Surgical management must prioritize wide local excision with clear margins extending into healthy tissue.

Tumors are classified into three histoprognostic grades: Grade 1 (benign): No adverse histological features and negligible risk of recurrence. Grade 2 (borderline): Presence of at least one adverse histological feature and Grade 3 (malignant/sarcomatous): Presence of at least three adverse features, with a reported 25% risk of distant metastasis at 3 years [1].
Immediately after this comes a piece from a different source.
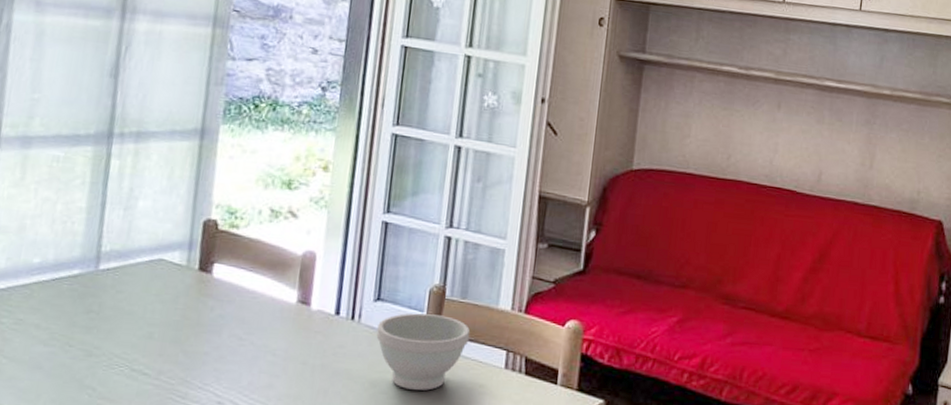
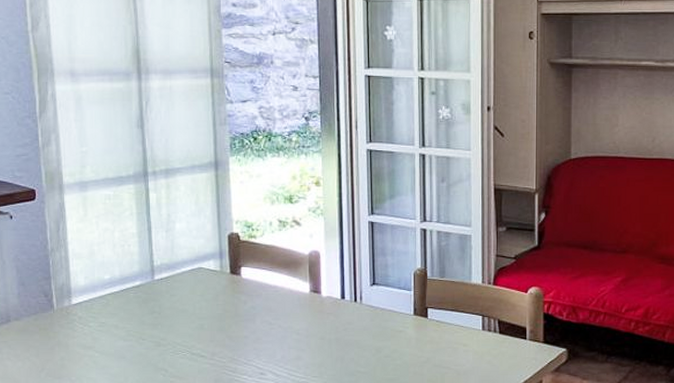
bowl: present [376,313,471,391] -> none [376,292,451,352]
Key distinguishing features of Grade 3 tumors include a high mitotic index (>9 mitoses per 10 high-power fields), markedly increased stromal cellularity with severe atypia, and diffuse infiltrative tumor margins [16]. Grading is typically based on semi-quantitative assessment of stromal components, including nuclear pleomorphism, mitotic rate, stromal overgrowth, tumor necrosis, cellularity, and margin characteristics.

Current guidelines recommend complete tumor excision with margins of at least 1 cm [16] [17] either via wide local excision (tumorectomy) or mastectomy, without axillary lymph node dissection. The choice of surgical approach depends on patient age, tumor size, and/or histological grade following biopsy [16].

At the Angré University Hospital, when the tumor-to-breast ratio was considered high and if the tumor was grade 3, mastectomy was recommended. We chose a size of 20 cm as a reference for mastectomy. Despite advances in oncoplastic breast-conserving techniques, very large phyllodes tumours (PT) may still be recommended for mastectomy [18].

In our series, this principle was strictly adhered to: six patients underwent simple mastectomy without lymph node dissection, while those who had tumorectomy achieved clear resection margins (minimum 10 mm of healthy tissue) [19]. However, Onkendi et al. [20], in a study of 67 borderline and malignant phyllodes tumours from the Mayo Clinic, found that the extent of surgical excision had no impact on disease-free survival.

Prognosis is primarily determined by the risk of local recurrence and distant metastasis, warranting regular clinical and radiological follow-up for at least 2 years [21] [22]. However, implementing such surveillance remains challenging in sub-Saharan African settings due to limited resources and infrastructure. Our study being retrospective, this resulted in a high rate of patients lost to follow-up. In sub-Saharan Africa, once patients are informed of the benign diagnosis, they no longer see any benefit in long-term follow-up. Overall, recurrence rates in the literature are 10% - 17%, 14% - 25% and 23% - 30% for benign, borderline and malignant phyllodes tumours, respectively. However, it is accepted that adverse events are, in general, rare for all forms of phyllodes tumours when they are subjected to complete local excision [16].

5. Conclusion

Phyllodes tumors are very rare breast neoplasms, with diagnosis typically suggested by core needle biopsy. Prognosis is ultimately determined by histopathological findings. In cases of presumed benign disease, breast-conserving surgery remains the standard of care, provided that wide excision with clear margins is achieved, followed by rigorous clinical and radiological surveillance. Our observations highlight the real-world challenges in ensuring adequate postoperative follow-up after conservative surgery, particularly in resource-limited settings. Given the heterogeneity of phyllodes tumors ranging from benign to frankly malignant it is essential to develop tailored, context-sensitive management guidelines that account for this spectrum of disease behavior. To reduce diagnostic discrepancies in breast phyllodes tumors, experienced pathologists should collaborate to ensure reliable results. For patients lost to follow-up, oncologists from the CNRAO (National Radiotherapy Center) should be involved to ensure optimal patient monitoring.

Conflicts of Interest

The authors declare no conflicts of interest regarding the publication of this paper.